Russia has formally informed international regulators that it will consider European satellites aiding Ukraine’s military as “legitimate targets,” escalating its ongoing campaign of GPS and satellite signal jamming, according to a July 16 report by Space Intel Report.
“Russia considers these countries to have forfeited the right to protest if their satellites are jammed,” Space Intel Report wrote, citing documents submitted by Russia’s Ministry of Digital Development, Communications and Mass Media to the ongoing session of the International Telecommunication Union’s (ITU) Radio Regulations Board (RRB).
While the Russian side claimed it would avoid disrupting non-military uses of satellites, it emphasized a clear intent to counter space-based systems used to support Ukrainian forces.

Russia has been accused of extensive satellite jamming since the beginning of its full-scale invasion of Ukraine.

+-------+

# [Tasks to carry out]
1. Quote the satellite jamming article starting with "Russia has formally" and going on through "Space Intel Report.".
2. Answer these from the satellite jamming article:
(a) Which publication reported the story, and on what date?
(b) To which board were the Russian ministry's documents submitted?
(c) What uses of satellites did the Russian side claim it would avoid disrupting?
The material after this article has no part in what is asked here.

# [Recorded information]
+-------+

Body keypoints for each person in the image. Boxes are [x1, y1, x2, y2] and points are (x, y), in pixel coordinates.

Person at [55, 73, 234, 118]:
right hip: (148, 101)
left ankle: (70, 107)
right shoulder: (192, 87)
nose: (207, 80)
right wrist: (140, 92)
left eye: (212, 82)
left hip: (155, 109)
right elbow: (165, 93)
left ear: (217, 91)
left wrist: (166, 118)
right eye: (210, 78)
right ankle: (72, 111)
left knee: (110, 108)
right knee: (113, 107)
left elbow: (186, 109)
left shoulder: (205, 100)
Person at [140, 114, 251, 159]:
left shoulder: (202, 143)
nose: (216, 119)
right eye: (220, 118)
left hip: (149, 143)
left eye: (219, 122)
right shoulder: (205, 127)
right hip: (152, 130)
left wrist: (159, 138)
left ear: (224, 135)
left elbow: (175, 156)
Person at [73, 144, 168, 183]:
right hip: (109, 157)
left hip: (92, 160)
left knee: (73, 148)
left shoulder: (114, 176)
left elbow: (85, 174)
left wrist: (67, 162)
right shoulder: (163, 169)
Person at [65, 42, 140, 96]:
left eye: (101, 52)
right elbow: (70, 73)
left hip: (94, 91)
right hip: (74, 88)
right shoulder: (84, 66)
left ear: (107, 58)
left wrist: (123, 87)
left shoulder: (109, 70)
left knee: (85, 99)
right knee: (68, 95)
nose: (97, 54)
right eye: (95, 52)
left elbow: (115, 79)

+-------+

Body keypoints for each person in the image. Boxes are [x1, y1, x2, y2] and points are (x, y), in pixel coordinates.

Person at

+-------+

# [Set of answers]
1.
Russia has formally informed international regulators that it will consider European satellites aiding Ukraine’s military as “legitimate targets,” escalating its ongoing campaign of GPS and satellite signal jamming, according to a July 16 report by Space Intel Report.

2.
(a) Space Intel Report, on July 16.
(b) The Radio Regulations Board (RRB) of the International Telecommunication Union (ITU).
(c) Non-military uses.